## begin SUPPLIED RECORDS

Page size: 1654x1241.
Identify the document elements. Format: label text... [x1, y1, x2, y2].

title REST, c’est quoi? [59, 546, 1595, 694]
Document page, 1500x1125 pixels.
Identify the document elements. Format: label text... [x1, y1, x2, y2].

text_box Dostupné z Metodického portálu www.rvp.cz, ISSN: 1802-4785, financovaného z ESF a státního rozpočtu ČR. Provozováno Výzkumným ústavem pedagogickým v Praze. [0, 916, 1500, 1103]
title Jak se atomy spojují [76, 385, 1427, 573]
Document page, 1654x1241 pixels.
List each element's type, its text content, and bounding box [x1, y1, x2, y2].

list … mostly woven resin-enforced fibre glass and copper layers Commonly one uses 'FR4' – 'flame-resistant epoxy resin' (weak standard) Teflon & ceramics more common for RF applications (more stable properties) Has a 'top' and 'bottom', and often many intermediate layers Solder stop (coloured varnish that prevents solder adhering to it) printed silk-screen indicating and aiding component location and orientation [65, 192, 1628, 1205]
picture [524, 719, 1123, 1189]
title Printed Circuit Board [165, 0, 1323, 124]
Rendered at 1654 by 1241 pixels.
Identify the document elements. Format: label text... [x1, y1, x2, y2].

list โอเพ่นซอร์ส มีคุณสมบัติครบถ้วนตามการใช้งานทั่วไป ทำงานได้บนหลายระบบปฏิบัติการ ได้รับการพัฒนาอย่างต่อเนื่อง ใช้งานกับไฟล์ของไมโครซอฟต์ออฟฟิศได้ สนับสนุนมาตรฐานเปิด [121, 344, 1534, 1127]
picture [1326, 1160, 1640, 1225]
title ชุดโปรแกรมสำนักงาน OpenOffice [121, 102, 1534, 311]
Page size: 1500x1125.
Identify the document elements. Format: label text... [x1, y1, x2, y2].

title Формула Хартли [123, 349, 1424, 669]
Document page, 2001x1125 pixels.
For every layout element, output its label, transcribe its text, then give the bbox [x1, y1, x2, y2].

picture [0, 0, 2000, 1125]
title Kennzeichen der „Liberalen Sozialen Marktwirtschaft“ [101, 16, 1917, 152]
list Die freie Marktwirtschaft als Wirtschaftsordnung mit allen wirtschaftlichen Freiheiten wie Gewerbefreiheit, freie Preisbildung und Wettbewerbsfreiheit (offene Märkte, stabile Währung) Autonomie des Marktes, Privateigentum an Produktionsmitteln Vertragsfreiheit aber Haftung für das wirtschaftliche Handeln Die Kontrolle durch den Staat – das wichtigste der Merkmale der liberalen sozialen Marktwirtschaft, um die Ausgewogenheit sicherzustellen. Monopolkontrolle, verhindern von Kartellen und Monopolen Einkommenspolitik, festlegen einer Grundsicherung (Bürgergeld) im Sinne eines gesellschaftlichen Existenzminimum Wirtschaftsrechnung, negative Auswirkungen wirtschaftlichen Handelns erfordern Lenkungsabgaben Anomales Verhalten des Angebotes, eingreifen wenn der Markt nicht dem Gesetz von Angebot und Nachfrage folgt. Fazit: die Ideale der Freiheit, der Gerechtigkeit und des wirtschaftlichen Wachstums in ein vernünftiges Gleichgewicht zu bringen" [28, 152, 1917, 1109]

## end SUPPLIED RECORDS

Report each line above that contains the string "size".

● TASK OUTPUT
Page size: 1654x1241.
Page size: 1500x1125.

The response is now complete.